Since last writing, the drought that we were supposed to be in has well and truly broken with much of the region experiencing in excess of 6 inches of rain in April. This has had disastrous consequences for many spray programmes and the timetable for drilling this year’s maize crop. On one farm there has been more recorded rainfall this April than in the previous six Aprils all added together. Small wonder then, that much of the field work has fallen behind.
The most important consequence has been the major delay to many T1 fungicide applications to the wheat crop. Whilst being serious on farms where T0 applications were made, this will appear like a walk in the park compared with units where no T0 was applied and the T1 has been seriously delayed. There is already Septoria tritici visible on final leaf three in these crops and it will be safe to conclude that more of the plant will have been infected but has not yet become symptomatic.
What do we do to try and salvage the situation? I shall be advising growers to keep intervals tight and still apply the T2 at the correct timing rather than delay because the T1 was applied late. Rates will have to be kept high and the product choice geared towards good Septoria control.

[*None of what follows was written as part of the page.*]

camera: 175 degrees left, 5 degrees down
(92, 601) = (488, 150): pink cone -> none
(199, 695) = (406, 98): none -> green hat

It will now be a complete ‘no brainer’ to use SDHI chemistry on any crops with reasonable yield potential. The problem that is beginning to emerge now is that there is going to be a shortage of product to allow us to do what we want across the board. Strategies are already being put in place to try and eke out supplies of the best septoria fungicides.
The other worry around the delay in T1 applications is that many crops did not recieve their PGR programme to control lodging, which was to be tank mixed with the T1 fungicide. The consequence of this is that crops have got tall, especially as the wet weather has encouraged rapid Nitrogen utilization.

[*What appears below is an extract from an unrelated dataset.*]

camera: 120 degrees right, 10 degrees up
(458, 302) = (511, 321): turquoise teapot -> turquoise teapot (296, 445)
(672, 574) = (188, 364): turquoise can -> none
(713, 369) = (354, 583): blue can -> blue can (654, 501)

The lodging risk, already high following a mild and growthy winter, is now severe in some cases. An obvious route to take is to apply a late season PGR such as Terpal, but due to unprecedented demand these products have now sold out, so this will not be an option on many crops. The rest of the season, as far as the wheat crop is concerned, is going to be challenging to say the least.
The winter oilseed rape has been flowering for a very long time this spring and yield potential looks good. Most crops have recieved their sclerotinia control and most will recieve a second one towards the end of flowering. With warnings of early development of the disease and the ensuing wet weather, it is reasonable to assume that we could be looking at a bad year for sclerotinia. This is a disease that will most definitely bite you in the bum if you take chances with it.

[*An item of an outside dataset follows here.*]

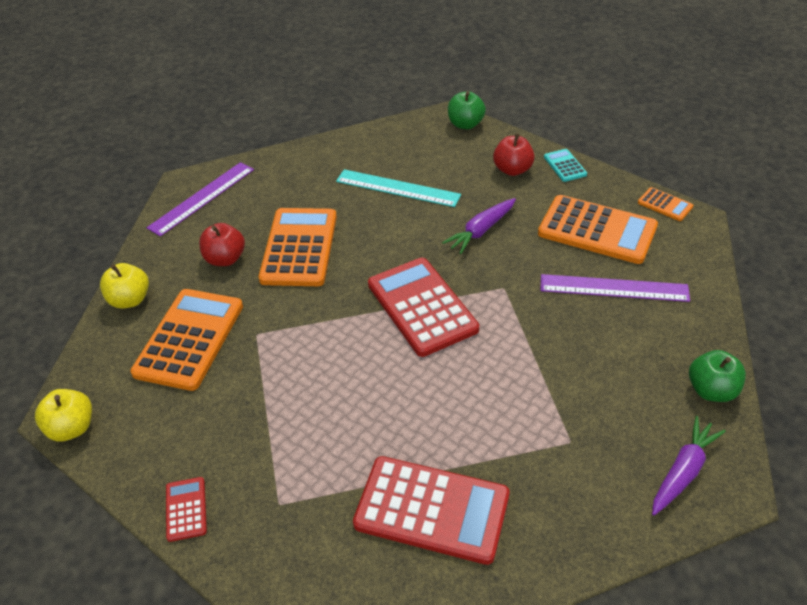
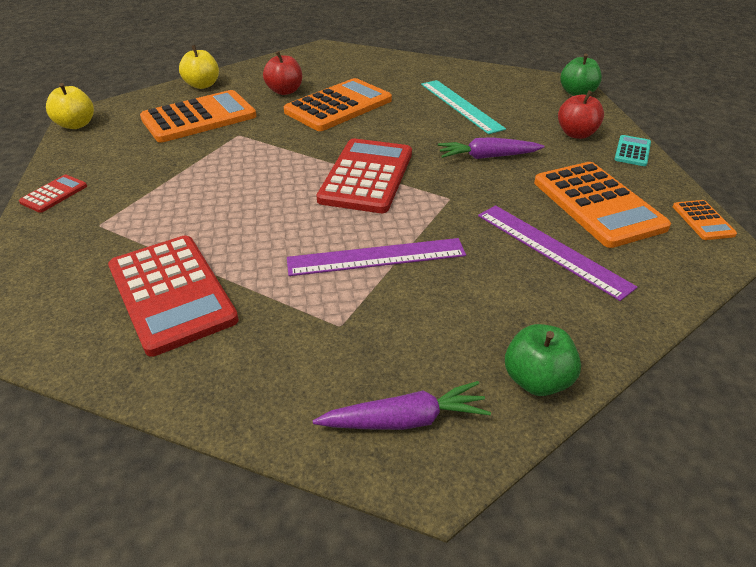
camera: 40 degrees right, 5 degrees down
(202, 198) = (322, 58): purple ruler -> purple ruler (376, 257)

Winter barley crops are generally looking very good and by and large had their T1 fungicides before the heavens opened up. Consequently there are no real problems with most crops.
The Maize crop is now way behind with drilling now running a month later than the last few years. Some crops were drilled in very early April and at the time of writing have still not emerged. These crops may be OK but I think on balance the seed may have been better off still in the bag. Only time will tell if these early drilled crops are going to make a good crop.